Monday, 26 September 2011

Day 37

23/09/2011 – Day 37
Budapest to Dunavesce – 87km
Today we were in the position of having no objective other than putting in as many kilometres as we can. The next major city is Belgrade which is 570km away so will take roughly a week to get there.
The official route wants us to go into the centre of Budapest and then come out to the river again. Or, we can just head in the right direction from the hotel and pick up the route at the last bridge as we leave the city, which is exactly what we did.
Amazingly the city planners do not seem to have thought out the cycle path system in Budapest. Often you are following a well-marked path only to have it stop in the middle of nowhere, leaving you surrounded by heavy traffic.
Once you pass under the last bridge leaving the city the official signs reappear showing both the Donauradweg and Eurovelo 6, but now they are in yellow. They lead you easily through a slightly complicated section until you have to turn back on yourself to cross a canal when they turn to green and point in a different direction to the map. (I think the green ones are for alternative routes).
Now we are in the poorer end of the city, there is a feeling of poverty and everything looks sad and dirty. There was no feeling that this was not a good place to be, just that it was poor.
We stopped for second breakfast in a tiny bar where the woman only spoke Hungarian but with some pointing, mime and a few laughs coffees were ordered. I have no idea what she said but we left with a smile on our faces.

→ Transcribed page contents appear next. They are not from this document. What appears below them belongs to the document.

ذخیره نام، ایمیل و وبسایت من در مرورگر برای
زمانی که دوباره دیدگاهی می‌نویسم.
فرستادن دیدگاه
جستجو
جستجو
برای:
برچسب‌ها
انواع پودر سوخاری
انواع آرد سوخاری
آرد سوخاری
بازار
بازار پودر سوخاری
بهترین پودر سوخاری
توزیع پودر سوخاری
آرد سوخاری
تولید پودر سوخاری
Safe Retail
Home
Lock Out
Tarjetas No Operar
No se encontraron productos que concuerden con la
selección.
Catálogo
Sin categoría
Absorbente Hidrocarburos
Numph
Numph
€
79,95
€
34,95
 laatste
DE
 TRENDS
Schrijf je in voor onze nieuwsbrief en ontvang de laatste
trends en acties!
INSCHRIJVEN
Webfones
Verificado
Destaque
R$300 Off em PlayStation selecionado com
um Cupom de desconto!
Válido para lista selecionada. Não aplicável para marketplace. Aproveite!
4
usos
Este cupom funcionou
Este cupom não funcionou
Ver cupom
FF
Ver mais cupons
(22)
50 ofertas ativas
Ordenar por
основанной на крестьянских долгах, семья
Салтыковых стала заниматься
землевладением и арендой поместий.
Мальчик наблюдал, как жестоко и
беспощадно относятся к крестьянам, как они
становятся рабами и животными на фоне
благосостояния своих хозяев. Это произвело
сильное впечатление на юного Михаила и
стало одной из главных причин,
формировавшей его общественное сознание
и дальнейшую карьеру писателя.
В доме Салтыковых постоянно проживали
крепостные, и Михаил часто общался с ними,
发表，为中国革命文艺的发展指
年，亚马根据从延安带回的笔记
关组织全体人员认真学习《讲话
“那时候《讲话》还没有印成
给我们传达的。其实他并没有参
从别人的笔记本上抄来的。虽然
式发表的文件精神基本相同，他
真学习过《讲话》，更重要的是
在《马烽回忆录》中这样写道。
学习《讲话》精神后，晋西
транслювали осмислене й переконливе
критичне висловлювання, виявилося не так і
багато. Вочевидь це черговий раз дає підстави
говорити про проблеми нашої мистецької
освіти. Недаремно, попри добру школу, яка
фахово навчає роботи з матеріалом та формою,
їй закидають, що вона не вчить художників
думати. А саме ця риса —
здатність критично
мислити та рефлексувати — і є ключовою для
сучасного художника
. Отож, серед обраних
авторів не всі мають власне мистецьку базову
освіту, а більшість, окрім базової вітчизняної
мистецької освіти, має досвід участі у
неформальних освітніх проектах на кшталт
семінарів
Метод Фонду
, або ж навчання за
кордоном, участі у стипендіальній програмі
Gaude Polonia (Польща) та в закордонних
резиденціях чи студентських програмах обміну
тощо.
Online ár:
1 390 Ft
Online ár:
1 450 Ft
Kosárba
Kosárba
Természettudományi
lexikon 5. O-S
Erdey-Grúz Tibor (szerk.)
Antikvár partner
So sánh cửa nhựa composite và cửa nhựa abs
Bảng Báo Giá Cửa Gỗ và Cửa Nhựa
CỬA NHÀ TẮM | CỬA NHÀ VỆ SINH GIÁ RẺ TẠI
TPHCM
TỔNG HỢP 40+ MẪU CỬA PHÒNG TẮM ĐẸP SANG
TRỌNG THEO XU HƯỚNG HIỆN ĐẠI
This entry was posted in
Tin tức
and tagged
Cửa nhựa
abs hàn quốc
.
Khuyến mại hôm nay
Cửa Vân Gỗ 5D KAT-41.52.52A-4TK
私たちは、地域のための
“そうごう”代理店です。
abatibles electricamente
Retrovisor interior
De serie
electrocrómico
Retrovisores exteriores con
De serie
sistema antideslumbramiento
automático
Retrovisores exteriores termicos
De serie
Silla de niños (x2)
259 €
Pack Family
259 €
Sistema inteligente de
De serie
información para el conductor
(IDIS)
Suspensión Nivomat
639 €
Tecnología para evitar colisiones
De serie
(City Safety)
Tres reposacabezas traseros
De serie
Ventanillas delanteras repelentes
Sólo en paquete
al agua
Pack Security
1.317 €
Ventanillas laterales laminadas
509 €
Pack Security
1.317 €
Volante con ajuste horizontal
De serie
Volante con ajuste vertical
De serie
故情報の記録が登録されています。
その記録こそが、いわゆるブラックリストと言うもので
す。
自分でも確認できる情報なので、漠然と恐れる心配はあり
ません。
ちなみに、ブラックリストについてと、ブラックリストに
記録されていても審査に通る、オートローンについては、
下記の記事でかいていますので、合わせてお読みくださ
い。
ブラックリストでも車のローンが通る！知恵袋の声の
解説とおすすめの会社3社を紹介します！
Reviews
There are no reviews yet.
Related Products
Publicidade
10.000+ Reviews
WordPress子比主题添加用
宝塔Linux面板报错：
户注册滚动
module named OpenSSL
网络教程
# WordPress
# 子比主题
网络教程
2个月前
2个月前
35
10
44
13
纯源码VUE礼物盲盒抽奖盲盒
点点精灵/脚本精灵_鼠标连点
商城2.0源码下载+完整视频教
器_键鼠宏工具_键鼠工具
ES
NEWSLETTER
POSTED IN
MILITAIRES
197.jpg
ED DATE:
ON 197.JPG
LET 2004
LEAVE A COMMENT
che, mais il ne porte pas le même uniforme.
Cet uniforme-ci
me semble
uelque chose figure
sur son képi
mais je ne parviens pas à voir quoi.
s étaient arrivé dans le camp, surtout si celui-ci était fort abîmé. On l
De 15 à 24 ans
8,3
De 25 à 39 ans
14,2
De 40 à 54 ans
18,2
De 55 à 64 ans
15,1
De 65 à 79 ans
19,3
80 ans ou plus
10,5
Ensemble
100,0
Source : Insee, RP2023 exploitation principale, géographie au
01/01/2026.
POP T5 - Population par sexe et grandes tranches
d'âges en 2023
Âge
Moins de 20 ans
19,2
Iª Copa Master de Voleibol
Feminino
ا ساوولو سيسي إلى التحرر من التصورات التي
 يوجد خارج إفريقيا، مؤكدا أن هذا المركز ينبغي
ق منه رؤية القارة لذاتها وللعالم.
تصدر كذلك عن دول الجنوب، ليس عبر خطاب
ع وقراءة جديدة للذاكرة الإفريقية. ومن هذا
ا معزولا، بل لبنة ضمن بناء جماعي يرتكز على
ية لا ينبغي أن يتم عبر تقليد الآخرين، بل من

The whole day has been spent on bad to very bad tracks or road. Having left the city limits we ended up on a grass track on top of the dykes again which is heavily rutted and bumpy. The vibration really wears you down.
Once we reach Tӧkӧl the route puts us on the road, once again a sign here would be very useful but we stopped a passing woman and asked her the way, she was very nice and did her best to put us right.
Now we are on the road my new bike shows its weakness, only having 21 gears and 26” wheels means it is much slower on the road sections, I am having to pedal flat out just to keep up with M. But we can still put in average speeds of 20km/h +, which is good.
Just outside Tӧkӧl we decide to stop for lunch down a side road and find a derelict factory gate and sit on the steps. Seconds later a head pops out the window, I is not derelict (although sometimes it is hard to tell here) but the security guard is ok with us being here. Then a grey cat appears shortly followed by one of here kittens, probably from earlier this year. The mother is very friendly and has the feel of being a pet that has been abandoned; she wants to be stroked and to climb on us. The black kitten is not so sure and keeps her distance and was obviously born in the wild. As we eat our salads and cheese sandwiches we are constantly harassed until we give in and feed them a few scraps.
We stay on the road until Ráckeve where we have to re-cross the river back to the east bank. While M is filming the clock tower a man walking past tries to tell him that we can go to the top and look out over the area, a woman walking the other way who can speak English stops to translate, everyone we meet is so friendly and helpful (not including the thieving bastard from the hotel in Budapest of course).
We find a café in the middle of the town’s one way system and stop for a coffee. It is a little oasis in the middle of traffic chaos! The only problem is they serve a form of instant coffee that they all seem to like here, except it is disgusting.
The afternoon is an even split between road and bad track, although it is better than the tracks this morning, but that does not mean they were good either. The roads are not much better, full of potholes and the edges are crumbling away making it very difficult to cycle anywhere except the middle of the road.
We decide at about 5pm to start looking for a place to spend the night and turn into Dunavecse following a Motel sign painted in the road and looking for a room advertised in the guide. As it turns out they are both the same place. When we arrived it was closed but there was a phone number to ring and the owner arrived a few minutes later. The price was 5000 Forins or 20€ for both of us for a room with bathroom, can you believe it? It is almost the same price for a camp site. But when we see the room it all makes sense, it is not the cleanest place in the world but the room was ok and the beds not too bad if you don’t put your nose too close to the mattress.
The owner asks if we have a lock for the bikes and they should be OK outside but as soon as he is gone they come upstairs with us and spend the night in the corridor. We are the only people staying here and the owner lives a short distance away so we have the whole building to ourselves.
Diner was across the road in the local hot spot, there is a restaurant upstairs and outside while the bar downstairs had a disco on and was full of kids. Amazingly the waiter spoke English well and they had a menu in English. We both ordered local dishes but they were not much to get excited over. But the time we had finished eating it was late and we were pooped so we called it a night.